EXERCISE PROMPT :: Go through the data below and repeat it exactly, skipping each picture.

SOURCE RECORDS ::
· · · · ·
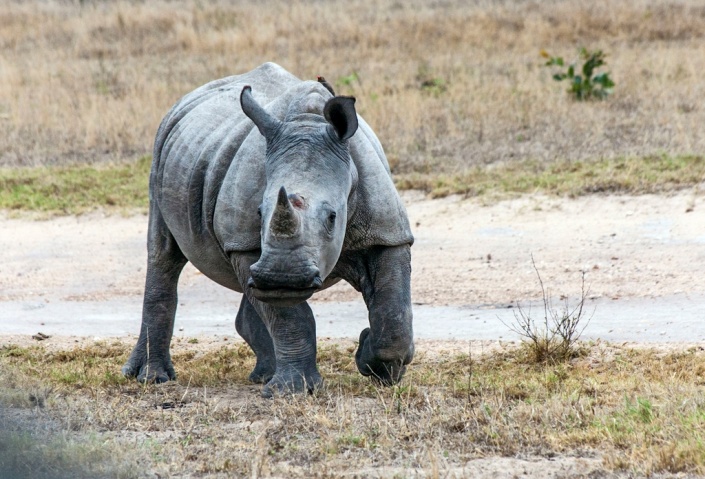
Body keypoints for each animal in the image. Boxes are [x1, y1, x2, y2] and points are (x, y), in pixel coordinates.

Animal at [122, 62, 414, 397]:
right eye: (260, 212)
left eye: (332, 217)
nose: (282, 277)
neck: (308, 124)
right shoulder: (244, 243)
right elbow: (290, 318)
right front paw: (293, 391)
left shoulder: (388, 233)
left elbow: (393, 315)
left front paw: (378, 367)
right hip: (161, 152)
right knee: (164, 255)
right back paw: (152, 378)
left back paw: (263, 374)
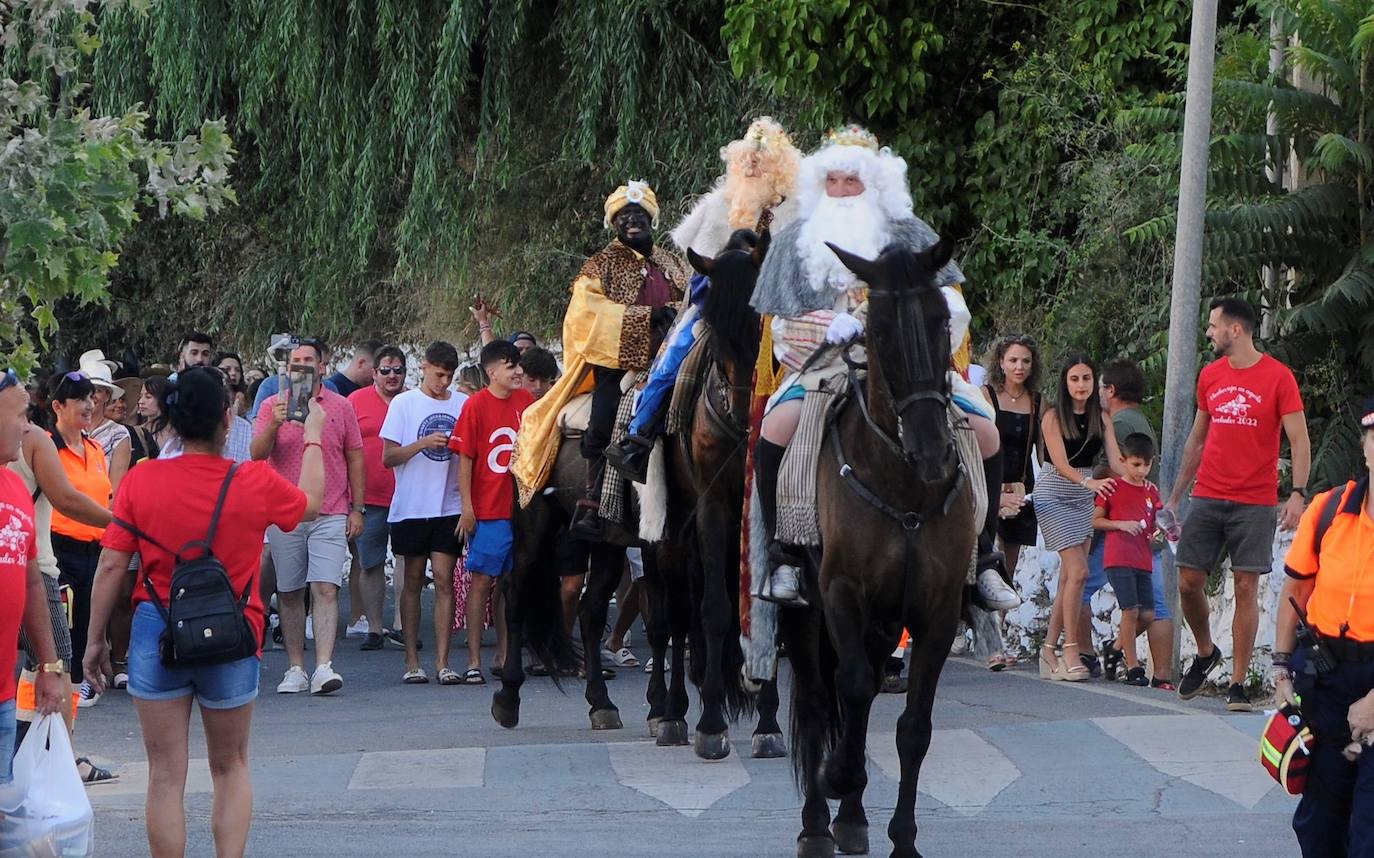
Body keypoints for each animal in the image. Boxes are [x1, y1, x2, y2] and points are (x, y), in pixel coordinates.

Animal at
· · · · ·
FINISHED EXERCISE ::
Body keypoints for each animal in the image. Boxes are [x1, y1, x2, y2] and points are (x, y), in pixel coordinates.

Animal at [122, 62, 414, 397]:
right eye: (260, 212)
left eye: (332, 217)
nose: (282, 277)
neck: (308, 124)
right shoulder: (244, 243)
right elbow: (290, 318)
right front paw: (293, 391)
left shoulder: (388, 233)
left elbow: (393, 315)
left front paw: (378, 367)
right hip: (161, 152)
right knee: (164, 255)
right back paw: (152, 378)
left back paw: (263, 374)
Body keypoints for each animal in the image. Boxes are [x1, y1, x2, y2] and points are (x, y), in pixel coordinates.

Animal at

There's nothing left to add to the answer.